Dataset extract Start Marker
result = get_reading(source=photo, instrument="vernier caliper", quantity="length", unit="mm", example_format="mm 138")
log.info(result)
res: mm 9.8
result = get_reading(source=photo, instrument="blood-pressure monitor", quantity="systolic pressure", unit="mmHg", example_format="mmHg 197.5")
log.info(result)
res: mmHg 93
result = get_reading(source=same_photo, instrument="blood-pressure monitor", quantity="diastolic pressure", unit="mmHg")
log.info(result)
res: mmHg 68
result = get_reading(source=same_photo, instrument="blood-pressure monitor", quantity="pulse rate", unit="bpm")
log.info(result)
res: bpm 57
Dataset extract End Marker
Dataset extract Start Marker
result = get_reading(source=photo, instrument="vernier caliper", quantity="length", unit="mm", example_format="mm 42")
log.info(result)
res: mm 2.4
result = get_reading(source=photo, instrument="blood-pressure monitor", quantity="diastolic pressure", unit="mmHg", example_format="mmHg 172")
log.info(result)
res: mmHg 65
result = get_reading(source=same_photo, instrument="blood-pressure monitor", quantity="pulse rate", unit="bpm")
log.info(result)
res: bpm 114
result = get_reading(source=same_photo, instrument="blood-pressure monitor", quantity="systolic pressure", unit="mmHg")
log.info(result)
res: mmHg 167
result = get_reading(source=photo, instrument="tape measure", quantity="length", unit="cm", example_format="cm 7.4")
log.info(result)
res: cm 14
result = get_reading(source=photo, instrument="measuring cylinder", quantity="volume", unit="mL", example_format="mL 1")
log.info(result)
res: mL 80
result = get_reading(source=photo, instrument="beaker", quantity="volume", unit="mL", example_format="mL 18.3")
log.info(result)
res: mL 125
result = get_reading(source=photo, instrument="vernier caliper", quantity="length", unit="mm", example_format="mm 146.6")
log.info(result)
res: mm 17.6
Dataset extract End Marker
_Exercise objective_
Please pull out every line of the material above that contains the string "mmHg", matching case.

_Result of the exercise_
result = get_reading(source=photo, instrument="blood-pressure monitor", quantity="systolic pressure", unit="mmHg", example_format="mmHg 197.5")
res: mmHg 93
result = get_reading(source=same_photo, instrument="blood-pressure monitor", quantity="diastolic pressure", unit="mmHg")
res: mmHg 68
result = get_reading(source=photo, instrument="blood-pressure monitor", quantity="diastolic pressure", unit="mmHg", example_format="mmHg 172")
res: mmHg 65
result = get_reading(source=same_photo, instrument="blood-pressure monitor", quantity="systolic pressure", unit="mmHg")
res: mmHg 167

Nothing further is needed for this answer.